There Are Scars That Can't Be Removed
by Richard Markland


Saturday, June 11, 2005

6:45 p.m.

 

Things can happen in a marriage that strikes at the very soul of a relationship. Arguments take place between couples, with little consideration given to long-term consequences. When a loved one dies, past arguments can be recalled. It is something not understood by those who haven't had to experience a loss, but it is something felt in the deepest recesses by someone who is grieving.

 

I have spoken in two previous segments about the dangers of pride and arrogance. It is an area of a marriage not willingly looked at by many men. Somehow it is perhaps someone else, but not viewed as a personal problem. I regrettably speak from personal experience, and I feel I could write a book on the subject, due to the abuse laid in Linda's lap. I thank God that He has showed me what a pompous ass I was. Pride and arrogance are like a plague to me now, and yet I am not claiming to be humble, but only that I have been humbled.

 

I believe few men can truly see themselves as a problem while married.

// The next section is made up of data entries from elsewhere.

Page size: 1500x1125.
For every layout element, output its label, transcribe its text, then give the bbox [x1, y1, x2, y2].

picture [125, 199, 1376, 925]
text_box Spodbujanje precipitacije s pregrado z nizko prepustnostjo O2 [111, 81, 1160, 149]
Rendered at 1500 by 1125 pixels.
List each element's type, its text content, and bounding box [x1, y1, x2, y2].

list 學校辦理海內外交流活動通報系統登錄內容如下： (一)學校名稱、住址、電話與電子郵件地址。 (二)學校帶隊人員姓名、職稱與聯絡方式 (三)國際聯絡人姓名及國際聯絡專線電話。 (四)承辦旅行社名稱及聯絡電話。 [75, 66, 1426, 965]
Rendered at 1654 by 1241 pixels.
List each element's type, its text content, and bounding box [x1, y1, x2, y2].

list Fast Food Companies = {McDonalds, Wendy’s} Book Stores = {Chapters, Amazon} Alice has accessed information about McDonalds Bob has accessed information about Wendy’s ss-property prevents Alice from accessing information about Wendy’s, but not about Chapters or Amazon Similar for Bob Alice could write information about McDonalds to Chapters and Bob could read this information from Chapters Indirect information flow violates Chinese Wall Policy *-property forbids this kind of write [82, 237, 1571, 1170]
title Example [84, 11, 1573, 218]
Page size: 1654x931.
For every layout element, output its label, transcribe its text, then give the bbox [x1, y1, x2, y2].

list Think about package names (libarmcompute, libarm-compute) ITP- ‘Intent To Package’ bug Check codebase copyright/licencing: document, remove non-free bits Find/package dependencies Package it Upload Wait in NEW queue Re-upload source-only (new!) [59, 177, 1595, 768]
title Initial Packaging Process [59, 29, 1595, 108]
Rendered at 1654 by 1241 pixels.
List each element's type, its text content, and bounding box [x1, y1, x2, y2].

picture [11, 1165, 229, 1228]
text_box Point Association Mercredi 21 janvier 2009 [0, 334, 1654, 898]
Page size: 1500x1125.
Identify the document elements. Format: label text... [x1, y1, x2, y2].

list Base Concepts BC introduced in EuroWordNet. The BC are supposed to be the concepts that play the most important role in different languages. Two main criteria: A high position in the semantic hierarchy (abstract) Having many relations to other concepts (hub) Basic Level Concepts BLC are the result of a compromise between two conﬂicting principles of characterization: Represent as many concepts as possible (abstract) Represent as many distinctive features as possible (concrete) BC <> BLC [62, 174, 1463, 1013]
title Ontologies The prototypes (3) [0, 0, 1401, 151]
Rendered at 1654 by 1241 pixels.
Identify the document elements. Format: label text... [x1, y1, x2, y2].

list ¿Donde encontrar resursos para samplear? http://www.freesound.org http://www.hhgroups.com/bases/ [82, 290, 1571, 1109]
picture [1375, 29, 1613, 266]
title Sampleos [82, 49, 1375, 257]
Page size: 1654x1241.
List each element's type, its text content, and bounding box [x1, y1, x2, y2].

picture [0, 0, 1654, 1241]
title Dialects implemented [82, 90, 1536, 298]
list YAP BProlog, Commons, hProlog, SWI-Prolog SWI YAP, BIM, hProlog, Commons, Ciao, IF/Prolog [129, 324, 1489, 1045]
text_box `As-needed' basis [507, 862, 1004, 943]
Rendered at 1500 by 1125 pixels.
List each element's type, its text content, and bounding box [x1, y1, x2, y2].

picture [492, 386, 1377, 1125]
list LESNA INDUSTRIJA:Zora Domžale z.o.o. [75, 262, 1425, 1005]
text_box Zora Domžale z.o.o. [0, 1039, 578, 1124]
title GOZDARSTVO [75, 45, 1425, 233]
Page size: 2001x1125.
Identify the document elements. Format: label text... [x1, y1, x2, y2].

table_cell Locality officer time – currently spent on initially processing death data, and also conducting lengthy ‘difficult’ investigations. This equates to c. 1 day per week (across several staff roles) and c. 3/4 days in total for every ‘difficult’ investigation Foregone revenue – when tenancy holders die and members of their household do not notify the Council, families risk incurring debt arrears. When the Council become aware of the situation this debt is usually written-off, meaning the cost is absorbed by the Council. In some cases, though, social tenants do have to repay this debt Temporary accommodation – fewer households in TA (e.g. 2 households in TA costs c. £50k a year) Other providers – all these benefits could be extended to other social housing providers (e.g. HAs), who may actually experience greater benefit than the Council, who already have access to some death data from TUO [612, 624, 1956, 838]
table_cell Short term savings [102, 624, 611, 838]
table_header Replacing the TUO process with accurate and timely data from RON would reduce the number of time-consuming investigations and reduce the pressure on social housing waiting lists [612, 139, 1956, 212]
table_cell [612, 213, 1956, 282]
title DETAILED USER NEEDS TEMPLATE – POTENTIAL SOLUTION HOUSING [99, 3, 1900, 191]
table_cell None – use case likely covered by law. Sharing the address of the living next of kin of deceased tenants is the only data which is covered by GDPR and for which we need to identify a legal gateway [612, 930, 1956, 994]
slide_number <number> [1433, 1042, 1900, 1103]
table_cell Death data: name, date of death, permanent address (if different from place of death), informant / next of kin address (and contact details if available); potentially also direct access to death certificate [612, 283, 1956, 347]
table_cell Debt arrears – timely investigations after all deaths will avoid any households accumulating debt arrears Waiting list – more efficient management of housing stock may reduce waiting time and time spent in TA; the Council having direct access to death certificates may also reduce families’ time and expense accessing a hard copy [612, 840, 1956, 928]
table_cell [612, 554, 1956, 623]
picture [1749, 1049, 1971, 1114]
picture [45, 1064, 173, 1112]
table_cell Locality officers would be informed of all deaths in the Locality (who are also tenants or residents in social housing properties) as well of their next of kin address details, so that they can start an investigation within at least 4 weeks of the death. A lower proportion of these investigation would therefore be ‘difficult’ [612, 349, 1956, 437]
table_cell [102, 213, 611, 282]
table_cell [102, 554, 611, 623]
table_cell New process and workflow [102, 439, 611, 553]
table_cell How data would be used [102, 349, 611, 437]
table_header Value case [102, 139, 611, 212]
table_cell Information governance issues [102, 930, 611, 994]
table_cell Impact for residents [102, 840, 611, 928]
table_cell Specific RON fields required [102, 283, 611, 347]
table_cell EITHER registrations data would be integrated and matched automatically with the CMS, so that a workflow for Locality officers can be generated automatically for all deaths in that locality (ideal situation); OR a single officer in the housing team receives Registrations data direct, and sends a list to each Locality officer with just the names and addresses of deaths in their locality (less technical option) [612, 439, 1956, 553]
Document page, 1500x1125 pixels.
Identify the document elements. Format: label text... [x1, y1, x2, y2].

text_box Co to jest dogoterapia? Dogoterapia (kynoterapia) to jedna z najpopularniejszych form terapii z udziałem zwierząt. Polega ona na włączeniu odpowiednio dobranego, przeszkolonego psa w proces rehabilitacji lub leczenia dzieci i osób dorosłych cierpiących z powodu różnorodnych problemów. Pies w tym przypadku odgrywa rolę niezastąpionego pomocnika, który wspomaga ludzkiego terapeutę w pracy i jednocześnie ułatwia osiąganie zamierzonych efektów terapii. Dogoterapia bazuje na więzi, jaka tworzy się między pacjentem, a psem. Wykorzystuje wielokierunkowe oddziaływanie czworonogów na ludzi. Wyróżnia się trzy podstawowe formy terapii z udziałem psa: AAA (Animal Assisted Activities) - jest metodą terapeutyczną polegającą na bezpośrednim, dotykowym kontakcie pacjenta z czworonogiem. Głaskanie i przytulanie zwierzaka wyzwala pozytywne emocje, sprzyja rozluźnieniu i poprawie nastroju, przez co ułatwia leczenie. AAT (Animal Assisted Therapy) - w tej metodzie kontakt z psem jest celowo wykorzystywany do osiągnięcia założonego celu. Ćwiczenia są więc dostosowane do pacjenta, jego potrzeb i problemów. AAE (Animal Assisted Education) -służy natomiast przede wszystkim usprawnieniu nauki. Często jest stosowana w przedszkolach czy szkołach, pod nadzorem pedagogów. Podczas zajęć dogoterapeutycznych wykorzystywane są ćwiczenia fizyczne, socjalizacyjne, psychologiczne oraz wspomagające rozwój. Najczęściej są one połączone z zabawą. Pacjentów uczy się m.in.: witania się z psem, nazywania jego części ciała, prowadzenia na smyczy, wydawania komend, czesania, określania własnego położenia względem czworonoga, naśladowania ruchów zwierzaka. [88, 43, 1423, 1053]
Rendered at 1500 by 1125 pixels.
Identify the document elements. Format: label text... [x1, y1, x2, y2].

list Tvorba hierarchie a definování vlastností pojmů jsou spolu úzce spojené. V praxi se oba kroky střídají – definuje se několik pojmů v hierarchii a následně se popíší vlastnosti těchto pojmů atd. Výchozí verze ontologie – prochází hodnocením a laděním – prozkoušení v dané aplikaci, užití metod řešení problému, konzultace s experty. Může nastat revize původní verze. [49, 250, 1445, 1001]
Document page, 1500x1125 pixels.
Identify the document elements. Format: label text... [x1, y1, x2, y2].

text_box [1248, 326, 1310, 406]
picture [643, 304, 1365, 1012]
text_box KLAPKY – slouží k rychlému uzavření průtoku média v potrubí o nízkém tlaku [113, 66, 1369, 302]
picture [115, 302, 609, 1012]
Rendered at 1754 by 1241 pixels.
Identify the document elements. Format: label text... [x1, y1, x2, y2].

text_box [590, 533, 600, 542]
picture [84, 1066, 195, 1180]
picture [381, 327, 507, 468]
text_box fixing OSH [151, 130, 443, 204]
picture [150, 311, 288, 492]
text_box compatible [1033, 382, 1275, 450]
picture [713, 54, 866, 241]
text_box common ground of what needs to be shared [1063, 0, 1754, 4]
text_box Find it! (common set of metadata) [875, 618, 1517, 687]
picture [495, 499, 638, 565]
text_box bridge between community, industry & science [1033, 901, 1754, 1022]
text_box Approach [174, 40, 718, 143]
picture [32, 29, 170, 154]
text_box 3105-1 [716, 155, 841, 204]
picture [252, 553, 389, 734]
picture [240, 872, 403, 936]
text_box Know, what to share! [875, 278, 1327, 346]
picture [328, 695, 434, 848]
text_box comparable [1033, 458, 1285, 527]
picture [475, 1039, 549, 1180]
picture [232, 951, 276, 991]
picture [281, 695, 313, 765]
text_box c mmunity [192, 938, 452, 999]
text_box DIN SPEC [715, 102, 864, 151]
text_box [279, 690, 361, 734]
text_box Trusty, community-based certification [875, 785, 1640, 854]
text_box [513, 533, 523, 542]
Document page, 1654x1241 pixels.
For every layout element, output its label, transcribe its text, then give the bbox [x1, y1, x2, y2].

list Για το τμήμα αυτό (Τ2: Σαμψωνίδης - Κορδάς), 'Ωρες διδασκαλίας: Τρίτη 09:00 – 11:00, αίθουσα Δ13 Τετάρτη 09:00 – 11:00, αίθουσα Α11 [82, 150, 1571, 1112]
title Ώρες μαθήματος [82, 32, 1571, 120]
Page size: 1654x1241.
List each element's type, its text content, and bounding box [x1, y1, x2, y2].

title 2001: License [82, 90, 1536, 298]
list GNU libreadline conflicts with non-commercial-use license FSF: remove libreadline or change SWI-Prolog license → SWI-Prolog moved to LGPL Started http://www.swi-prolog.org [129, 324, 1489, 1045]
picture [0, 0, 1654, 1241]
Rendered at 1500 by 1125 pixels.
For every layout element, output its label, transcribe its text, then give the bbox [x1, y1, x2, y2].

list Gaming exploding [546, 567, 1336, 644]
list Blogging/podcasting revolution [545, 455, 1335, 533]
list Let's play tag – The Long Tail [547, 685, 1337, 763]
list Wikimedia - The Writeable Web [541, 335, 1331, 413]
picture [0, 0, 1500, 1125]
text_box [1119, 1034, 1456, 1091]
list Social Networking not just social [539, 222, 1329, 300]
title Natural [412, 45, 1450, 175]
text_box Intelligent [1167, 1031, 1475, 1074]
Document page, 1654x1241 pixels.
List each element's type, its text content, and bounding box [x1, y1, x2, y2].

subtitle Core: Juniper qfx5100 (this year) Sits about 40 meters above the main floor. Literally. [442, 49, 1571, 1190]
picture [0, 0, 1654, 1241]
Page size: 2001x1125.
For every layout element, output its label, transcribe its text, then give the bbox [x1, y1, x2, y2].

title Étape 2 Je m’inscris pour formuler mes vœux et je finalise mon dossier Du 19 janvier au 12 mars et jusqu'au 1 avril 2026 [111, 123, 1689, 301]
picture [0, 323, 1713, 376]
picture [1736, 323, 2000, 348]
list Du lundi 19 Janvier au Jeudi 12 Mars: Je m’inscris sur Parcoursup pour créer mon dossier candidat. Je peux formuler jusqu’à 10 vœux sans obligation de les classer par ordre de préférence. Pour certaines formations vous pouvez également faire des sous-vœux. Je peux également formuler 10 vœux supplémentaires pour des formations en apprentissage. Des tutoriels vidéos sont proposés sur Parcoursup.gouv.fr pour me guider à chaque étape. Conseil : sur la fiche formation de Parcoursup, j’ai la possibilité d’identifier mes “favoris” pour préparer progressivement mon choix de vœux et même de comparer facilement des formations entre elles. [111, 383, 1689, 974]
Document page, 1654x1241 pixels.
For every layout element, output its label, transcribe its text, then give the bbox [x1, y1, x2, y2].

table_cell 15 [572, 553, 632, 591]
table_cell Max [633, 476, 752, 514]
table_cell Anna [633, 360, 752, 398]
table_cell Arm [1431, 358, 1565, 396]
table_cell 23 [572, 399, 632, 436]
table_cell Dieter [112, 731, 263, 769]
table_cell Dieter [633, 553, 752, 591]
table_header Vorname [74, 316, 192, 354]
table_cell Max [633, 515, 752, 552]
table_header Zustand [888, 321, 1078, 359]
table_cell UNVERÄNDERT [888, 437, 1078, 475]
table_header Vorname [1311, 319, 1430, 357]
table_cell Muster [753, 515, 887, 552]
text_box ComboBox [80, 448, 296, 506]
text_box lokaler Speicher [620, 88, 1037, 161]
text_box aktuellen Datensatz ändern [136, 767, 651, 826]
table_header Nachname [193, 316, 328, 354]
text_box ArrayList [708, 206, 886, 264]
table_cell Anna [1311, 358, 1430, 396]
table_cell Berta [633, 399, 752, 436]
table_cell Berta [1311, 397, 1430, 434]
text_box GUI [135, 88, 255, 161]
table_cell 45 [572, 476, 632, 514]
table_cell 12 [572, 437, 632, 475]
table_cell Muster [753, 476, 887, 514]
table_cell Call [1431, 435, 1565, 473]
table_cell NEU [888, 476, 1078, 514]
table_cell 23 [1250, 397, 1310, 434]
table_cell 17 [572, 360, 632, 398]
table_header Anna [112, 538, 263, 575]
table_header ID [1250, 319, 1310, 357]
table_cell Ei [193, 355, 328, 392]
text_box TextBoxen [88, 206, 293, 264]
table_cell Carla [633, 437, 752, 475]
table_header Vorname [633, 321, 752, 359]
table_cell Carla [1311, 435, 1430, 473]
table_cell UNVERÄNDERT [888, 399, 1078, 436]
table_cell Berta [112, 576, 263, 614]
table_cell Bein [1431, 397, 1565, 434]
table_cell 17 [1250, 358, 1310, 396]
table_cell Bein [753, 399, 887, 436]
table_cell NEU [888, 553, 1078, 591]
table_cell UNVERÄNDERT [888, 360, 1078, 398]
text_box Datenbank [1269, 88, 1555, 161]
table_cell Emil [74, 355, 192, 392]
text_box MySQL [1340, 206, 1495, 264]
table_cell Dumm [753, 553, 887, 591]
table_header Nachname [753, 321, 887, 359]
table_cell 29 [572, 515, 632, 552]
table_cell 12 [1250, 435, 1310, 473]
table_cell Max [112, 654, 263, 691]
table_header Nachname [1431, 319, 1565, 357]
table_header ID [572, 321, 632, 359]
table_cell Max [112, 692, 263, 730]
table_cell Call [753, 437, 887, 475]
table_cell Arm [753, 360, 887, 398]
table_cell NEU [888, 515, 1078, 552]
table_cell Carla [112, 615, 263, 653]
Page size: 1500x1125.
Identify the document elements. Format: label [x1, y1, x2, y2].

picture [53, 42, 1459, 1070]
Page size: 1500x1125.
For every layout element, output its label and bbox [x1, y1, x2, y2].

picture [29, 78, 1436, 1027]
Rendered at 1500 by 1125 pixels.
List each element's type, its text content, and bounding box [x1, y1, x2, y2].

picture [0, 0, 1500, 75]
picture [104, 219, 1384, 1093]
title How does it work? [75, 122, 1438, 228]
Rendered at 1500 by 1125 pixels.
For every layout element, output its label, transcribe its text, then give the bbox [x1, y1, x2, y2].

I didn't, even though my friends and family could see it. I simply wasn't going to be told by anyone where I was wrong, because I was simply blinded. It was tragic that Linda had to almost die in 1995 in order for me to experience the beginning stages of a humbling process that is still taking place to this day. It has been a painful period to say the least. To witness the gradual deterioration of the one I loved, slowly stripped away at the hardness of my heart. I now examine myself daily so that I will change. I don't want to be someone that presents a problem to others. Enough problems were presented to Linda throughout the years.

 

I now realize that in order for me to fulfill the true definition of what a man is, tears must be shed as well as a long period of self-examination is in order. To humble myself has taken years, and regrettably God has had to take the most important person in my life in order for me to see many things. Taking Linda was for His ultimate purpose in a very personal way.

 

I feel to this day that if a husband wants respect from his wife, there has to be something to respect. If a husband wants a wife to "submit", it will automatically happen if the wife is respected and honored. The word "submit" has been abused by so many men. It has been demanded instead of something willingly given by wives who know they are admired and respected for who they are. Too many men do not tell their wives how much they love them. Only in the last few years did I tell Linda several times a day how much I loved her. Her name was either "beautiful" or "sweetheart". Rarely did I call her Linda.

 

Couples are so busy being married that there is simply no time for one another. There is too much television, busy schedules take up so much time, and so many couples simply exist because of the demands put upon each other.

 

It is amazing when I talk to someone who has lost a mate. Memories are all we have. We are speaking of something beyond the comprehension of others. Guilt of how a mate was treated is the ghost that doesn't leave for some individuals.

 

Carelessness in relationships causes a carefree attitude. The honor and respect required to make the relationship work will not take place because it's never been attempted. Change is painful and we don't like pain. It seems the only way change comes is when it is forced upon people. I also speak from personal experience in this area. Tragically, Linda is not here to see how much I have changed since she died. I look forward to the day when she will see how much her death helped me to be the person God wants me to be. I only hope I don't become proud and arrogant along the way. If I am, what would be my excuse? What greater price could I pay for pride and arrogance than to lose the flower God gave to me?